*Aim of the exercise*
Render the lines of the listing below as a Markdown table with two columns, "Number" for the row number and "Line" for the line itself. Start at the line containing "family: Podicipedidae", end with the last line of the listing, include both of those lines, and leave out any blank lines.

(Dataset records)
· · · ·

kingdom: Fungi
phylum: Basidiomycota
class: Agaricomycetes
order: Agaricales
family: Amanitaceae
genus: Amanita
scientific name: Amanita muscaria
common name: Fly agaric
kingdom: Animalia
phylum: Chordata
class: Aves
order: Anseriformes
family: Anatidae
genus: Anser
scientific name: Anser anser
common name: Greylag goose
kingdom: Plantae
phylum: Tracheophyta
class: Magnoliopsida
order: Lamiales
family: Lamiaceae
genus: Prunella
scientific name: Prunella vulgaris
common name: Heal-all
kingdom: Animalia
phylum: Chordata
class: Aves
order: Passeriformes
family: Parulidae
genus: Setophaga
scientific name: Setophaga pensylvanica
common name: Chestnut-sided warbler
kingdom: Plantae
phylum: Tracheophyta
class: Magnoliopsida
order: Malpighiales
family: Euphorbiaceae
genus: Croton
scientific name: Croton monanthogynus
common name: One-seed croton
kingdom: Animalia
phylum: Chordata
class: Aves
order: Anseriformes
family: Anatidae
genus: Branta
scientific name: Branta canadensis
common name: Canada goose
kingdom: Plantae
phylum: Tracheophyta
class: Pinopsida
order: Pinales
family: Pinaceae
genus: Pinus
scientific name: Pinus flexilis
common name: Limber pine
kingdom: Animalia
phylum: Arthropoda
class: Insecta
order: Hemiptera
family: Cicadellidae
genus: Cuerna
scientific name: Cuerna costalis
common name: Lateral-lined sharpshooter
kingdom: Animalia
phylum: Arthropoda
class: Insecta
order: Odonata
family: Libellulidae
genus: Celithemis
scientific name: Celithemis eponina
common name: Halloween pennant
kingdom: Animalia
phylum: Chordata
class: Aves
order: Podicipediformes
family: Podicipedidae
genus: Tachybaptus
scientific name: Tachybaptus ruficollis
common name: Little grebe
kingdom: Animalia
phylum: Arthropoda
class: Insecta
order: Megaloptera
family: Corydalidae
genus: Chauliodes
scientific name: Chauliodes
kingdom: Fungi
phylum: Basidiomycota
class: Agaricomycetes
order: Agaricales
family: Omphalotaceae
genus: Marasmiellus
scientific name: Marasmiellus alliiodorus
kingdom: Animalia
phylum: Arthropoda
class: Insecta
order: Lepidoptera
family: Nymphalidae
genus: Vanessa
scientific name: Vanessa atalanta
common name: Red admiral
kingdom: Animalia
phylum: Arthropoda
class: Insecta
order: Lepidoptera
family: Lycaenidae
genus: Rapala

· · · ·

*Exercise output*
| Number | Line |
|---|---|
| 1 | family: Podicipedidae |
| 2 | genus: Tachybaptus |
| 3 | scientific name: Tachybaptus ruficollis |
| 4 | common name: Little grebe |
| 5 | kingdom: Animalia |
| 6 | phylum: Arthropoda |
| 7 | class: Insecta |
| 8 | order: Megaloptera |
| 9 | family: Corydalidae |
| 10 | genus: Chauliodes |
| 11 | scientific name: Chauliodes |
| 12 | kingdom: Fungi |
| 13 | phylum: Basidiomycota |
| 14 | class: Agaricomycetes |
| 15 | order: Agaricales |
| 16 | family: Omphalotaceae |
| 17 | genus: Marasmiellus |
| 18 | scientific name: Marasmiellus alliiodorus |
| 19 | kingdom: Animalia |
| 20 | phylum: Arthropoda |
| 21 | class: Insecta |
| 22 | order: Lepidoptera |
| 23 | family: Nymphalidae |
| 24 | genus: Vanessa |
| 25 | scientific name: Vanessa atalanta |
| 26 | common name: Red admiral |
| 27 | kingdom: Animalia |
| 28 | phylum: Arthropoda |
| 29 | class: Insecta |
| 30 | order: Lepidoptera |
| 31 | family: Lycaenidae |
| 32 | genus: Rapala |